* **Your objective**: Format the text lines of each of the records below as a numbered list, leaving out any blank lines.
● ● ● ● ● ● ●
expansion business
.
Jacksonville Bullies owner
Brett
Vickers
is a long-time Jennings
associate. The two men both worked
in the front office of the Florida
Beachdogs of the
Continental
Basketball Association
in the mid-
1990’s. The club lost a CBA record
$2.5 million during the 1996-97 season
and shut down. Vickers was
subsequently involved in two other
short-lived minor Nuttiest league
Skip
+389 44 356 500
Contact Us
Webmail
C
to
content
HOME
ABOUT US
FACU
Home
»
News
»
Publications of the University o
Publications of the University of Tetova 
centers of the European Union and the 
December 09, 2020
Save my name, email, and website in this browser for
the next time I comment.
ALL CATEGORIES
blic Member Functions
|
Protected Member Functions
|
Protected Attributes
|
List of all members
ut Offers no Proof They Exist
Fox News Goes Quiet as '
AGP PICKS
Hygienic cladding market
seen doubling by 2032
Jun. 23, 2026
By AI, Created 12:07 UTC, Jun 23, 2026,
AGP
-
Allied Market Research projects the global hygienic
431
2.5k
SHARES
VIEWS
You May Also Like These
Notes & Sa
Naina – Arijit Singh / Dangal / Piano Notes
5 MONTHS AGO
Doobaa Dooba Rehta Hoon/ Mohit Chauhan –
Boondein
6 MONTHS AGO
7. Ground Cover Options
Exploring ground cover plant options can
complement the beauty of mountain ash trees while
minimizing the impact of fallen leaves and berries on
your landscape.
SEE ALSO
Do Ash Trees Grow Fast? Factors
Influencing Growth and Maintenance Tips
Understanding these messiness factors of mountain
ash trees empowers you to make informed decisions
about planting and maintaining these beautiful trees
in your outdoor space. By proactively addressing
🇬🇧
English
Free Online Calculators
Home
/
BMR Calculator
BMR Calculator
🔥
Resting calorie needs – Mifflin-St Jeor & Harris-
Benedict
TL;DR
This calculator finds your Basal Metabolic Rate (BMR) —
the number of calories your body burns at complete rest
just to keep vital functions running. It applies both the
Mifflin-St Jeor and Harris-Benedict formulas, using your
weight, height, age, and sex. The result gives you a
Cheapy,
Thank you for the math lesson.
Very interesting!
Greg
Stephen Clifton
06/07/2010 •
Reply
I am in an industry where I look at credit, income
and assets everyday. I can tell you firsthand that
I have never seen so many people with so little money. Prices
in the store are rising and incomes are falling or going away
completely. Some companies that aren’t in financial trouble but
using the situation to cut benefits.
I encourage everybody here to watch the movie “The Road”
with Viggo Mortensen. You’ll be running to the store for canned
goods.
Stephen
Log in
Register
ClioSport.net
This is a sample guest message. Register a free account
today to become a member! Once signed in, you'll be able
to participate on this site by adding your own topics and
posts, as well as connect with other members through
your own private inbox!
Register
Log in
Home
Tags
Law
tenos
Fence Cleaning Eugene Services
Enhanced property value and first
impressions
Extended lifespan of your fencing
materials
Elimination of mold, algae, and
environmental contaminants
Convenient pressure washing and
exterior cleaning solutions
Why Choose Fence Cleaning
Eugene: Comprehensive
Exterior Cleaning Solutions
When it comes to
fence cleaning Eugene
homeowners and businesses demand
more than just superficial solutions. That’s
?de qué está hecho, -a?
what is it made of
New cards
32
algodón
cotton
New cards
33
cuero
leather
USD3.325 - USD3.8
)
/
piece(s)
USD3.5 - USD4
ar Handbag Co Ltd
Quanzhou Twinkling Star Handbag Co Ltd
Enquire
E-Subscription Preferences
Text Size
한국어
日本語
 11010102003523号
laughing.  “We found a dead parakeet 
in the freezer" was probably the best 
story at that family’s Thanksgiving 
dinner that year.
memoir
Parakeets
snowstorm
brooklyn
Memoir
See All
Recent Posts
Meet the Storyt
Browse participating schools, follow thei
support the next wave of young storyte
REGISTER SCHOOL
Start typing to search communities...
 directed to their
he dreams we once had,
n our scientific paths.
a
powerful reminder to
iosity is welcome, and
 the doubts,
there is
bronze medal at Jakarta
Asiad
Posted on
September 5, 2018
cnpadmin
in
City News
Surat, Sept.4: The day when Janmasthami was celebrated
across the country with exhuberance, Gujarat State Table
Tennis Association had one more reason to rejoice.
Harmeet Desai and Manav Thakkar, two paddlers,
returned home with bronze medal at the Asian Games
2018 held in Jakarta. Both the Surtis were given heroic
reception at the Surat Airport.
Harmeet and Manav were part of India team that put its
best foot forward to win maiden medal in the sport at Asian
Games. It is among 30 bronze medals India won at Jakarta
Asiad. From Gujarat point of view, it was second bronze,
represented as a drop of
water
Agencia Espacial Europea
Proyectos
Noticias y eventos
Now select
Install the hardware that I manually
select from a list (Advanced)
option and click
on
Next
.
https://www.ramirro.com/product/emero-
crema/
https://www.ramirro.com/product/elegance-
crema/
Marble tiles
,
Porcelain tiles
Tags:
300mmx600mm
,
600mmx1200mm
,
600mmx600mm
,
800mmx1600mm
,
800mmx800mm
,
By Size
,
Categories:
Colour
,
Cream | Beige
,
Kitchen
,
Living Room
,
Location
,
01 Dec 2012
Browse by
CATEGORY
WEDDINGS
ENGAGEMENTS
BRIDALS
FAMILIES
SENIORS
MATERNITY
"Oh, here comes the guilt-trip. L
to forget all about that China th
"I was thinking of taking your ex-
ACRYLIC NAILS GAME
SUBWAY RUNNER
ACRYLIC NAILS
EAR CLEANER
● ● ● ● ● ● ●
* **Result below**:
1. expansion business
2. .
3. Jacksonville Bullies owner
4. Brett
5. Vickers
6. is a long-time Jennings
7. associate. The two men both worked
8. in the front office of the Florida
9. Beachdogs of the
10. Continental
11. Basketball Association
12. in the mid-
13. 1990’s. The club lost a CBA record
14. $2.5 million during the 1996-97 season
15. and shut down. Vickers was
16. subsequently involved in two other
17. short-lived minor Nuttiest league
18. Skip
19. +389 44 356 500
20. Contact Us
21. Webmail
22. C
23. to
24. content
25. HOME
26. ABOUT US
27. FACU
28. Home
29. »
30. News
31. »
32. Publications of the University o
33. Publications of the University of Tetova 
34. centers of the European Union and the 
35. December 09, 2020
36. Save my name, email, and website in this browser for
37. the next time I comment.
38. ALL CATEGORIES
39. blic Member Functions
40. |
41. Protected Member Functions
42. |
43. Protected Attributes
44. |
45. List of all members
46. ut Offers no Proof They Exist
47. Fox News Goes Quiet as '
48. AGP PICKS
49. Hygienic cladding market
50. seen doubling by 2032
51. Jun. 23, 2026
52. By AI, Created 12:07 UTC, Jun 23, 2026,
53. AGP
54. -
55. Allied Market Research projects the global hygienic
56. 431
57. 2.5k
58. SHARES
59. VIEWS
60. You May Also Like These
61. Notes & Sa
62. Naina – Arijit Singh / Dangal / Piano Notes
63. 5 MONTHS AGO
64. Doobaa Dooba Rehta Hoon/ Mohit Chauhan –
65. Boondein
66. 6 MONTHS AGO
67. 7. Ground Cover Options
68. Exploring ground cover plant options can
69. complement the beauty of mountain ash trees while
70. minimizing the impact of fallen leaves and berries on
71. your landscape.
72. SEE ALSO
73. Do Ash Trees Grow Fast? Factors
74. Influencing Growth and Maintenance Tips
75. Understanding these messiness factors of mountain
76. ash trees empowers you to make informed decisions
77. about planting and maintaining these beautiful trees
78. in your outdoor space. By proactively addressing
79. 🇬🇧
80. English
81. Free Online Calculators
82. Home
83. /
84. BMR Calculator
85. BMR Calculator
86. 🔥
87. Resting calorie needs – Mifflin-St Jeor & Harris-
88. Benedict
89. TL;DR
90. This calculator finds your Basal Metabolic Rate (BMR) —
91. the number of calories your body burns at complete rest
92. just to keep vital functions running. It applies both the
93. Mifflin-St Jeor and Harris-Benedict formulas, using your
94. weight, height, age, and sex. The result gives you a
95. Cheapy,
96. Thank you for the math lesson.
97. Very interesting!
98. Greg
99. Stephen Clifton
100. 06/07/2010 •
101. Reply
102. I am in an industry where I look at credit, income
103. and assets everyday. I can tell you firsthand that
104. I have never seen so many people with so little money. Prices
105. in the store are rising and incomes are falling or going away
106. completely. Some companies that aren’t in financial trouble but
107. using the situation to cut benefits.
108. I encourage everybody here to watch the movie “The Road”
109. with Viggo Mortensen. You’ll be running to the store for canned
110. goods.
111. Stephen
112. Log in
113. Register
114. ClioSport.net
115. This is a sample guest message. Register a free account
116. today to become a member! Once signed in, you'll be able
117. to participate on this site by adding your own topics and
118. posts, as well as connect with other members through
119. your own private inbox!
120. Register
121. Log in
122. Home
123. Tags
124. Law
125. tenos
126. Fence Cleaning Eugene Services
127. Enhanced property value and first
128. impressions
129. Extended lifespan of your fencing
130. materials
131. Elimination of mold, algae, and
132. environmental contaminants
133. Convenient pressure washing and
134. exterior cleaning solutions
135. Why Choose Fence Cleaning
136. Eugene: Comprehensive
137. Exterior Cleaning Solutions
138. When it comes to
139. fence cleaning Eugene
140. homeowners and businesses demand
141. more than just superficial solutions. That’s
142. ?de qué está hecho, -a?
143. what is it made of
144. New cards
145. 32
146. algodón
147. cotton
148. New cards
149. 33
150. cuero
151. leather
152. USD3.325 - USD3.8
153. )
154. /
155. piece(s)
156. USD3.5 - USD4
157. ar Handbag Co Ltd
158. Quanzhou Twinkling Star Handbag Co Ltd
159. Enquire
160. E-Subscription Preferences
161. Text Size
162. 한국어
163. 日本語
164.  11010102003523号
165. laughing.  “We found a dead parakeet 
166. in the freezer" was probably the best 
167. story at that family’s Thanksgiving 
168. dinner that year.
169. memoir
170. Parakeets
171. snowstorm
172. brooklyn
173. Memoir
174. See All
175. Recent Posts
176. Meet the Storyt
177. Browse participating schools, follow thei
178. support the next wave of young storyte
179. REGISTER SCHOOL
180. Start typing to search communities...
181.  directed to their
182. he dreams we once had,
183. n our scientific paths.
184. a
185. powerful reminder to
186. iosity is welcome, and
187.  the doubts,
188. there is
189. bronze medal at Jakarta
190. Asiad
191. Posted on
192. September 5, 2018
193. cnpadmin
194. in
195. City News
196. Surat, Sept.4: The day when Janmasthami was celebrated
197. across the country with exhuberance, Gujarat State Table
198. Tennis Association had one more reason to rejoice.
199. Harmeet Desai and Manav Thakkar, two paddlers,
200. returned home with bronze medal at the Asian Games
201. 2018 held in Jakarta. Both the Surtis were given heroic
202. reception at the Surat Airport.
203. Harmeet and Manav were part of India team that put its
204. best foot forward to win maiden medal in the sport at Asian
205. Games. It is among 30 bronze medals India won at Jakarta
206. Asiad. From Gujarat point of view, it was second bronze,
207. represented as a drop of
208. water
209. Agencia Espacial Europea
210. Proyectos
211. Noticias y eventos
212. Now select
213. Install the hardware that I manually
214. select from a list (Advanced)
215. option and click
216. on
217. Next
218. .
219. https://www.ramirro.com/product/emero-
220. crema/
221. https://www.ramirro.com/product/elegance-
222. crema/
223. Marble tiles
224. ,
225. Porcelain tiles
226. Tags:
227. 300mmx600mm
228. ,
229. 600mmx1200mm
230. ,
231. 600mmx600mm
232. ,
233. 800mmx1600mm
234. ,
235. 800mmx800mm
236. ,
237. By Size
238. ,
239. Categories:
240. Colour
241. ,
242. Cream | Beige
243. ,
244. Kitchen
245. ,
246. Living Room
247. ,
248. Location
249. ,
250. 01 Dec 2012
251. Browse by
252. CATEGORY
253. WEDDINGS
254. ENGAGEMENTS
255. BRIDALS
256. FAMILIES
257. SENIORS
258. MATERNITY
259. "Oh, here comes the guilt-trip. L
260. to forget all about that China th
261. "I was thinking of taking your ex-
262. ACRYLIC NAILS GAME
263. SUBWAY RUNNER
264. ACRYLIC NAILS
265. EAR CLEANER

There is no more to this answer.